The reply should contain the full listing exactly as written and no pictures at all.

[Dataset section]
Start of Block
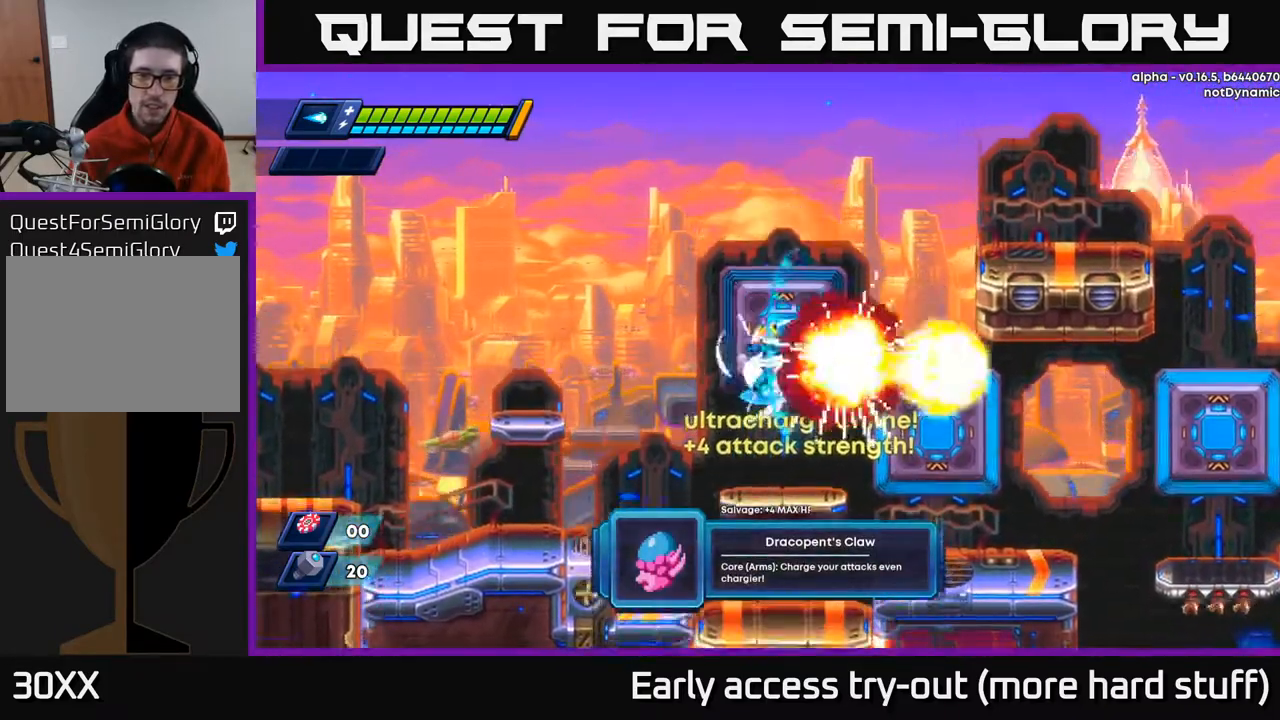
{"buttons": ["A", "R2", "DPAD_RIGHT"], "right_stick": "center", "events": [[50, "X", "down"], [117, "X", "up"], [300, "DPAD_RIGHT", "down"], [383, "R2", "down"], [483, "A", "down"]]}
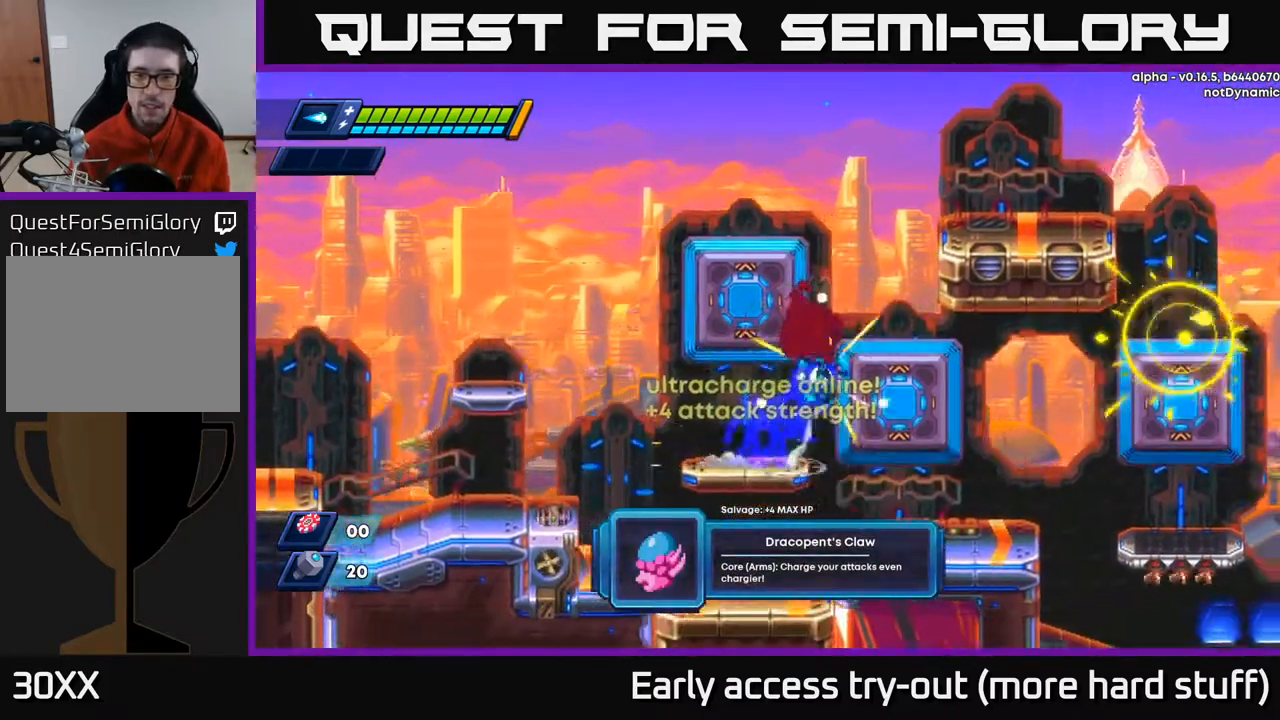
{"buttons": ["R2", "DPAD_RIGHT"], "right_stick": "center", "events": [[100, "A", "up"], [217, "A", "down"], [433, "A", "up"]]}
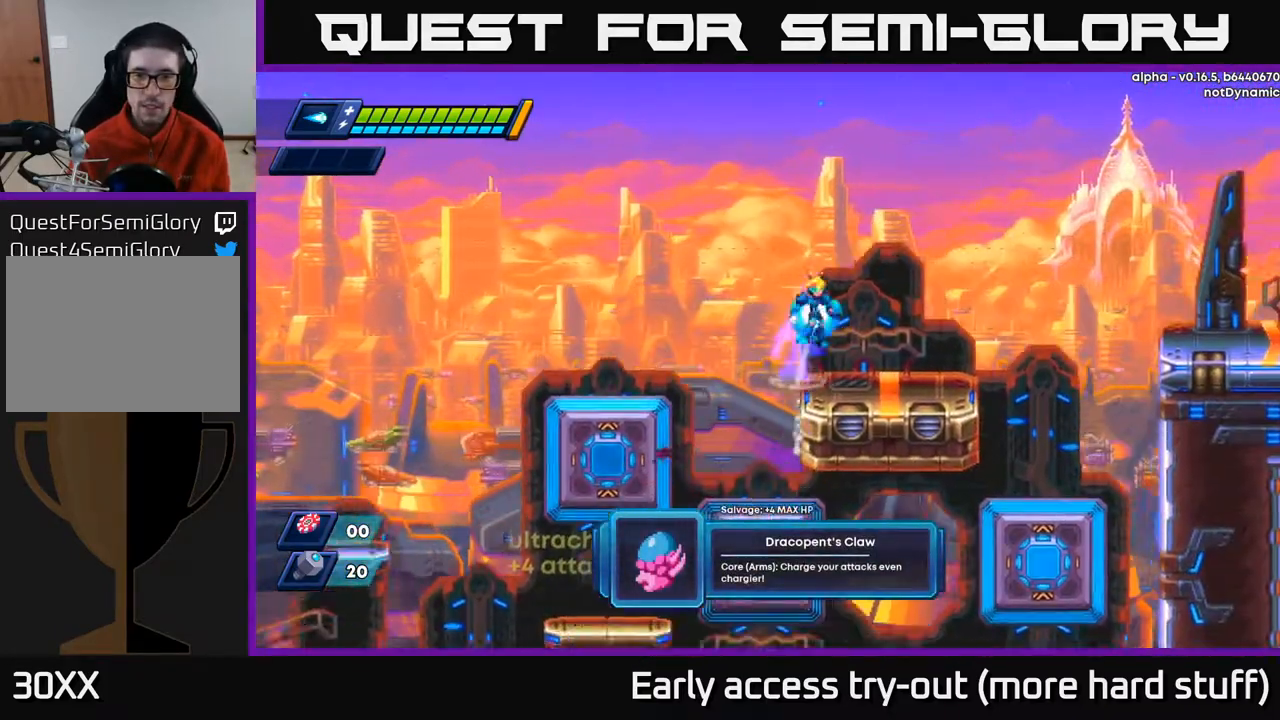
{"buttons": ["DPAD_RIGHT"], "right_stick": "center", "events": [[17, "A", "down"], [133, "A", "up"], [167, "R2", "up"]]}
End of Block
[Your solution]
{"buttons": ["A", "R2", "DPAD_RIGHT"], "right_stick": "center", "events": [[50, "X", "down"], [117, "X", "up"], [300, "DPAD_RIGHT", "down"], [383, "R2", "down"], [483, "A", "down"]]}
{"buttons": ["R2", "DPAD_RIGHT"], "right_stick": "center", "events": [[100, "A", "up"], [217, "A", "down"], [433, "A", "up"]]}
{"buttons": ["DPAD_RIGHT"], "right_stick": "center", "events": [[17, "A", "down"], [133, "A", "up"], [167, "R2", "up"]]}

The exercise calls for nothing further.